DOWNTOWN LOS ANGELES — Roll up the door to one factory space on South Hill Street, and a showroom of handmade leather bags and accessories, mounted on handmade wooden and iron displays, will greet you.
Peer through the glass on the right, and you can watch employees bend and shape leather, softening it until it reaches the dark, worn shade that Sandast bags are known for.
Sandast, a local vintage leather company, moved into the 4,000 square foot factory and storage space a few months ago, said creative director Milan Franeta. They opened it to the public as a showroom and store on May 17, incorporating Franeta’s pieces with others from clothing, jewelry and even sunglass designers going for the same handmade style of workmanship.
“I’m impressed,” said Orlinda Parris, who has worked down the street for 20 years, and hasn’t seen a store on this block. “It’s usually more industrial and factories.”
The space, and the brand, weld together Franeta’s personal and professional paths, starting with the name itself. “Sandast” is a combination of the names Sandra, Danilo and Stephanie – Franeta’s three children.
“My wife was complaining in the beginning … I couldn’t fit her name.” Sandast said. “But then I named a bag after her.”
Franeta grew up in Montenegro, and left in 1987 as war was beginning to escalate in the small Mediterranean country, he said. He and his wife first came to Los Angeles to visit her family, and they decided to stay, he said.
He started off in a coffee shop, then took advantage of his eye for fashion and worked to export vintage jeans and import Italian designers, finally settling on designing and leather.
Franeta’s first attempt at leather manufacturing was a reality check, though.
He bought a 5,000 square foot factory in Vernon, but knew nothing about production or manufacturing.
“I lost a lot of money,” Franeta said.
But owning the factory did help Franeta develop the skills to create his own products.
Franeta had learned how to hand stitch from his grandmother in Montenegro. Watching the workers in his factory taught him how to use the dyes and machines to work with the leather.
When his employees left each day, Franeta would close the doors and work on his original designs, often for one or two hours, and sometimes past midnight. He’d listen to hip-hop music while he worked, crafting belts and bags to the beats of Snoop Dogg and Outkast.
“At the time, I was into [hip-hop]. It’s full of energy,” Franeta said. “Music is really a part of my creation [process].”
After that venture failed, Franeta moved to more humble digs, scaling down to a 500 square foot space on 9th Street, where his only company was the few machines he’d kept from the big factory. He worked his way back up, designing for private labels, until he and a business partner decided to launch Sandast independently, leading to today’s space.

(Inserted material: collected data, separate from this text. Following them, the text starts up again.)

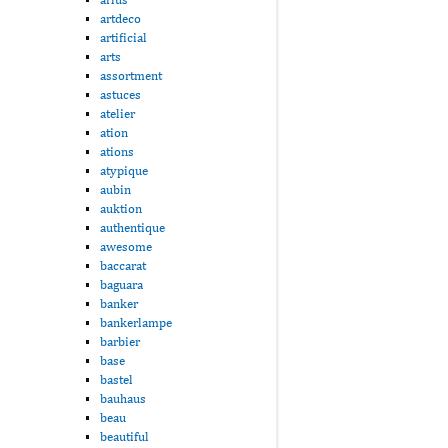
artdeco
artificial
arts
assortment
astuces
atelier
ation
ations
atypique
aubin
auktion
authentique
awesome
baccarat
baguara
banker
bankerlampe
barbier
base
bastel
bauhaus
beau
beautiful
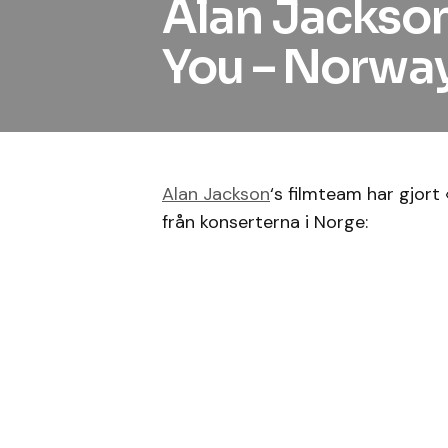
Alan Jackso
You – Norway
Alan Jackson
‘s filmteam har gjort 
från konserterna i Norge:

Franeta has scoured the U.S. to find old machines that will create vintage leather products. One of those machines had the primary purpose of making horse saddles, and another that he uses for splitting leather is more than 100 years old.
“Our goal is to make stuff like people used to make 50, 60, 100 years ago,” Franeta explained.
Right now, foot traffic yields about 20 visitors a day, Franeta said. This isn’t an area that attracts many Downtown shoppers, and he doesn’t expect a lot of individual visitors to the store right now.
Ultimately, Franeta envisions a space that is even more multi-functional than it currently is, adding organic juices and hard-to-find foods, and hosting events for charity organizations or private parties.
He wants the showroom they’re in now to feel like a home to visitors, somewhere they can be comfortable. While shoppers browse his purses (priced anywhere from $150 to upwards of $1,000), Franeta uses his coffee shop skills to whip up a cappuccino at one of two bars in the store.
The space exudes quirky and vintage all the way to the bathroom, which Franeta has constructed as an ode to Vincent Van Gogh, his favorite artist.
Items like a antique cash register and an old typewriter pepper the showroom floor, and on a trunk near the entrance, one of Franeta’s $450 bags stands on a weathered trunk next to rusted nails.
“I put a lot of love into this,” he said. “We want to be different than other shops.”